*Exercise brief:* Across the records below, how many lines contain the string "decorative"? Give the number by itself.

*Material for the task:*
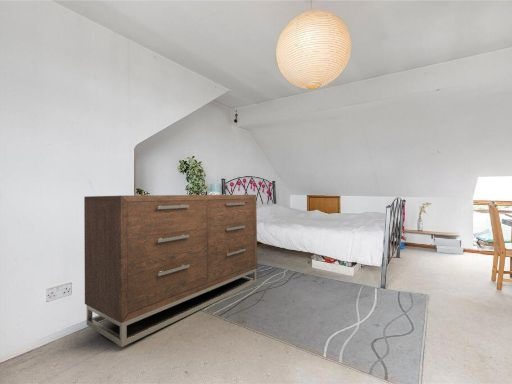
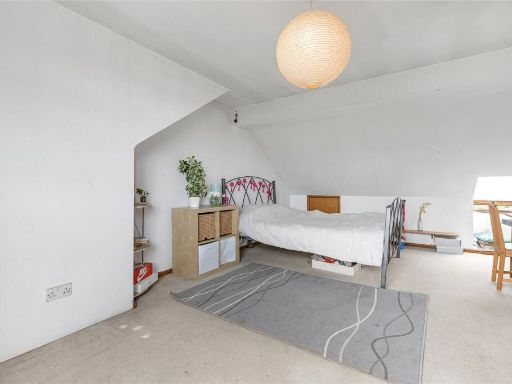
- dresser [83,194,258,348]
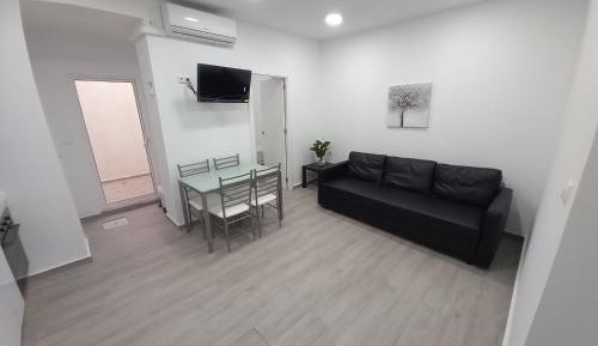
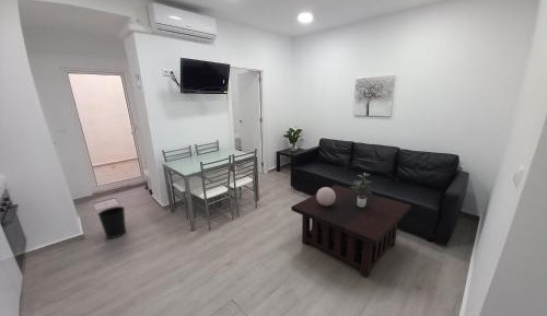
+ potted plant [348,172,373,207]
+ coffee table [290,184,412,279]
+ wastebasket [96,206,127,239]
+ decorative sphere [316,186,336,206]
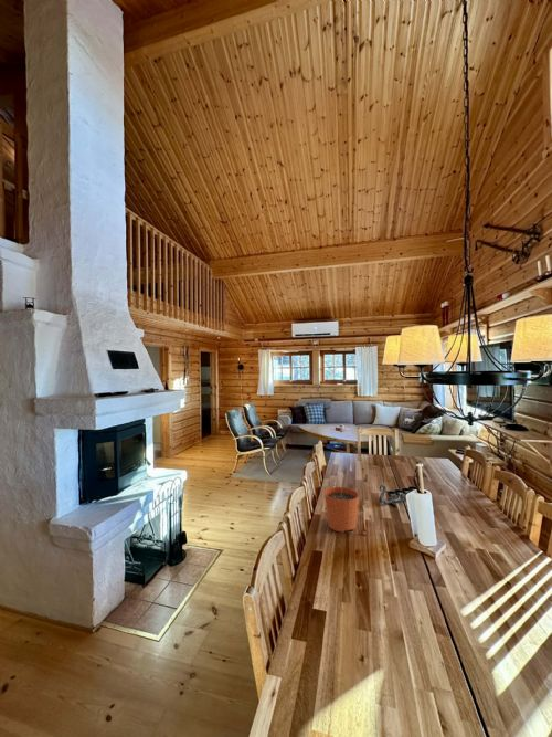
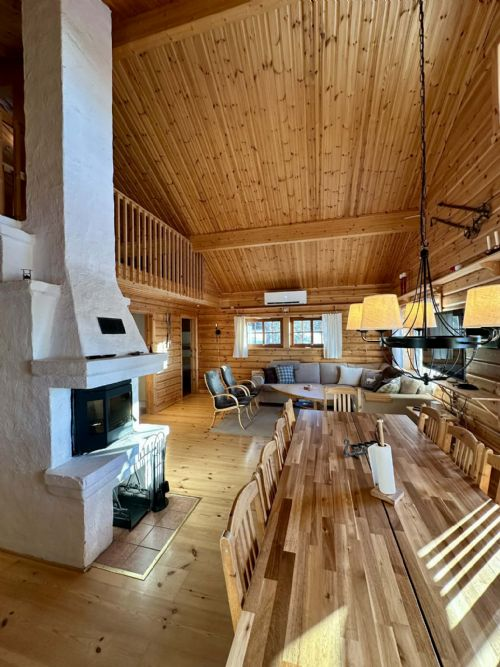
- plant pot [323,475,360,534]
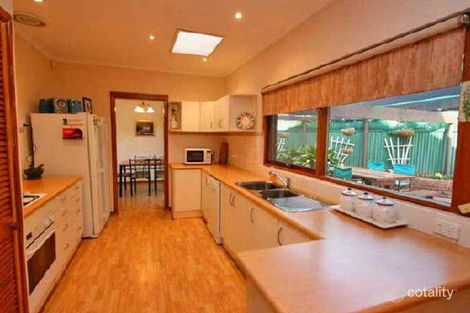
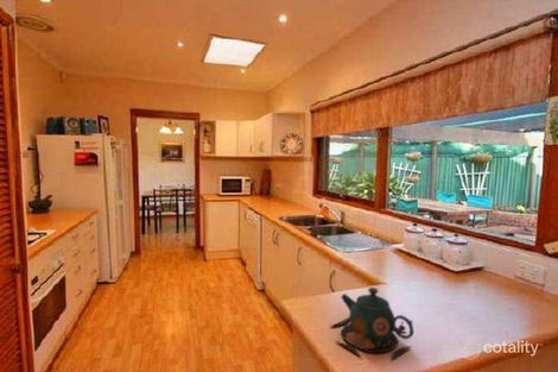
+ teapot [329,286,414,361]
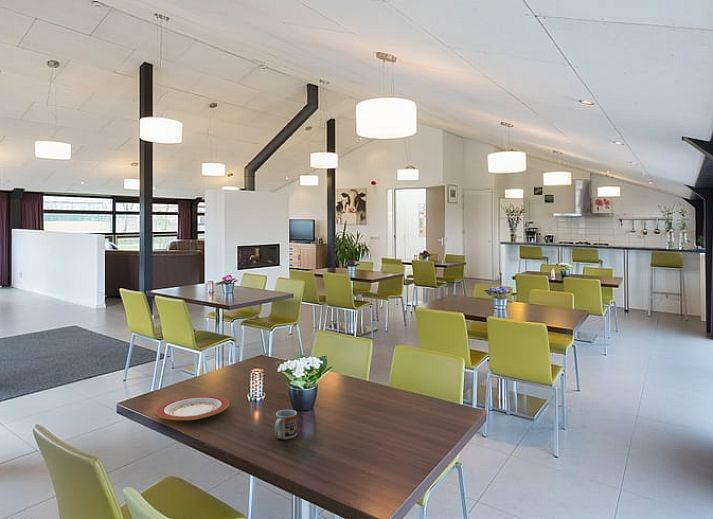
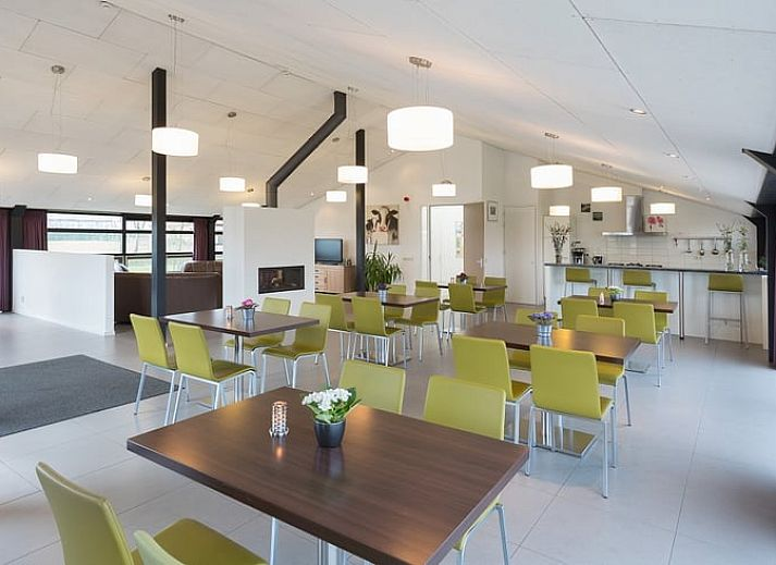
- plate [155,394,230,421]
- cup [274,409,298,440]
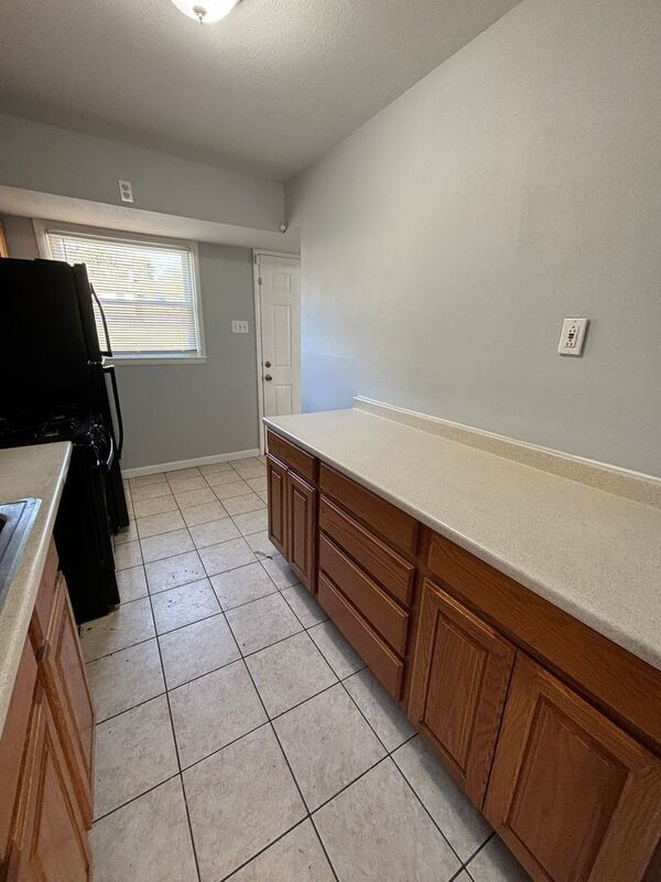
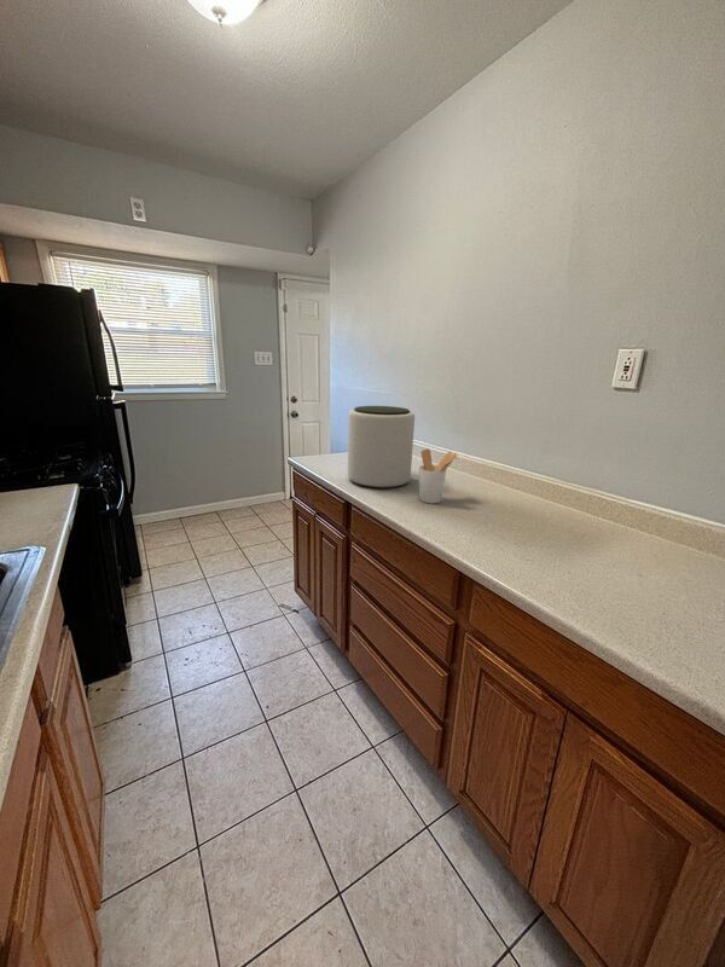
+ utensil holder [418,447,459,504]
+ plant pot [347,405,416,490]
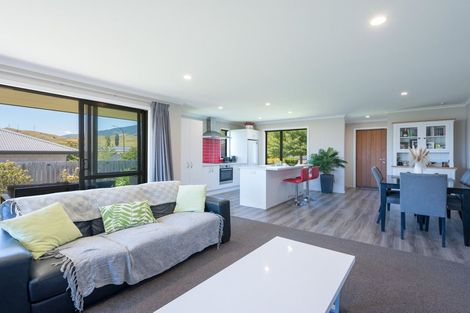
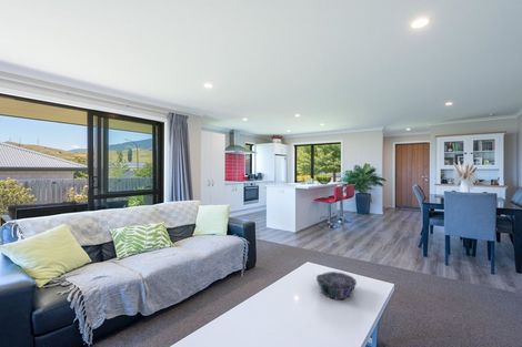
+ decorative bowl [315,271,358,300]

*Completed task:* 2